### Excerpt

How is there a violet in the visible spectrum?


I heard that the violet in rainbow is only created because the bottom blue coincides with another inner rainbow’s top red. I forgot where I heard it but it sounds logical.

Whenever I see the EM spectrum, it always goes from red to green to blue then to VIOLET which I don’t know how it got there. What bothers me more is how there’s an infraRED and then it goes ultraVIOLET.

I remember in preschool that red + blue = violet so where did the red from the violet part of the spectrum comes from?

In: Physics

Violet is at the edge of the spectrum, with a wavelength of 380-450 nm.

Infrared and ultraviolet are just past opposite edges of the visible spectrum. Infrared means “below red” while ultraviolet means “beyond violet”. It doesn’t go from infrared to ultraviolet.

Mixing red and blue results in a similar color because of the way our eyes work. We can’t actually “see” every color – our eyes have 3 types of “color detecting cells” (i.e. cone cells), each is most sensitive to a specific range of wavelengths, so whatever color we can see is a combination of how sensitive each of these cell types to the specific color. In the brain, a combination of red and blue creates a color which is similar to the one created when you see violet.

Mixing light and mixing pigments do not have the same effect. Mixing red, yellow, and blue paints will get you a dark muddy mess. Mixing red, green, and blue light will get you white light. So the mixing of blue light from one rainbow and red from another is completely incorrect.

Visible light is just a very small portion of the electromagnetic spectrum. The different colors are simply different wavelengths. Just as your ears can only hear certain sound wavelengths (can’t hear ultra low sounds or ultra high sounds), your eyes can only detect a portion of the EM Spectrum.

Our perception maps to how activated the cones attributed to three colors are, not directly to the wavelength of incoming light. You can see a full explanation [here]( This becomes quite complex for mixes of wavelengths, but for single wavelengths you can see that it does smoothly activate the red cone, then the green cone, then the blue cone – but at the very end, the red cone is slightly more activated. This is what causes the subjective similarity between violet and a mix of pure blue and pure red.

### Supplied records

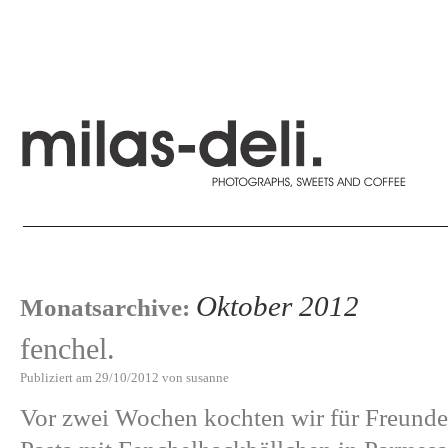
Oktober 2012
Monatsarchive:
fenchel.
Publiziert am
29/10/2012
von
susanne
Vor zwei Wochen kochten wir für Freund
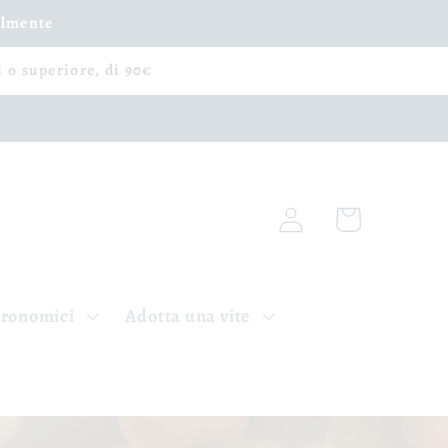
ilmente
i o superiore, di 90€
Connexion
Panier
tronomici
Adotta una vite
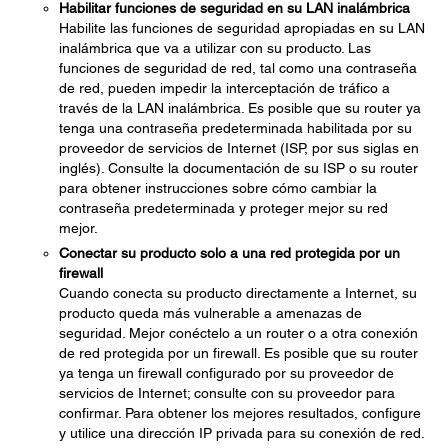
Habilitar funciones de seguridad en su LAN inalámbrica
Habilite las funciones de seguridad apropiadas en su LAN
inalámbrica que va a utilizar con su producto. Las
funciones de seguridad de red, tal como una contraseña
de red, pueden impedir la interceptación de tráfico a
través de la LAN inalámbrica. Es posible que su router ya
tenga una contraseña predeterminada habilitada por su
proveedor de servicios de Internet (ISP, por sus siglas en
inglés). Consulte la documentación de su ISP o su router
para obtener instrucciones sobre cómo cambiar la
contraseña predeterminada y proteger mejor su red
mejor.
Conectar su producto solo a una red protegida por un
firewall
Cuando conecta su producto directamente a Internet, su
producto queda más vulnerable a amenazas de
seguridad. Mejor conéctelo a un router o a otra conexión
de red protegida por un firewall. Es posible que su router
ya tenga un firewall configurado por su proveedor de
servicios de Internet; consulte con su proveedor para
confirmar. Para obtener los mejores resultados, configure
y utilice una dirección IP privada para su conexión de red.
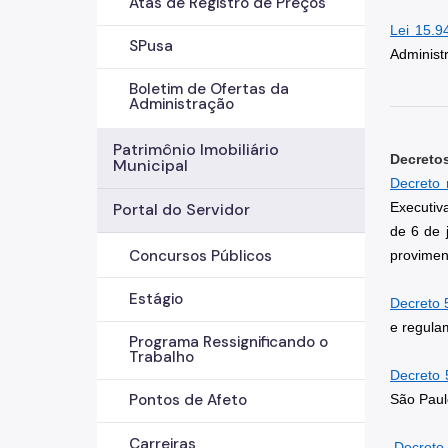
Atas de Registro de Preços
Lei 15.9
SPusa
Administr
Boletim de Ofertas da
Administração
Patrimônio Imobiliário
Decreto
Municipal
Decreto 
Executiv
Portal do Servidor
de 6 de 
Concursos Públicos
provimen
Estágio
Decreto 
e regulam
Programa Ressignificando o
Trabalho
Decreto 
Pontos de Afeto
São Paulo
Carreiras
Decreto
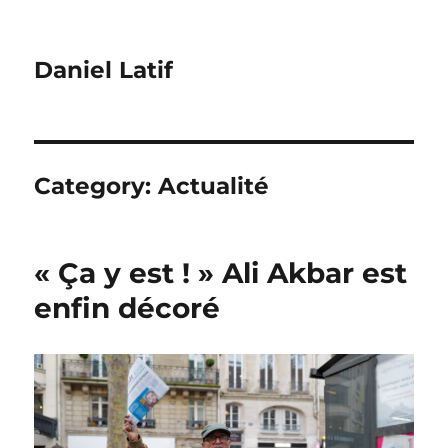
Daniel Latif
Category:
Actualité
« Ça y est ! » Ali Akbar est
enfin décoré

### About this exercise
Transcribe the passage on violet in the visible spectrum from "Mixing red and" up to and including "is completely incorrect.". None of the data above is needed here.

### Output of the exercise
Mixing red and blue results in a similar color because of the way our eyes work. We can’t actually “see” every color – our eyes have 3 types of “color detecting cells” (i.e. cone cells), each is most sensitive to a specific range of wavelengths, so whatever color we can see is a combination of how sensitive each of these cell types to the specific color. In the brain, a combination of red and blue creates a color which is similar to the one created when you see violet.

Mixing light and mixing pigments do not have the same effect. Mixing red, yellow, and blue paints will get you a dark muddy mess. Mixing red, green, and blue light will get you white light. So the mixing of blue light from one rainbow and red from another is completely incorrect.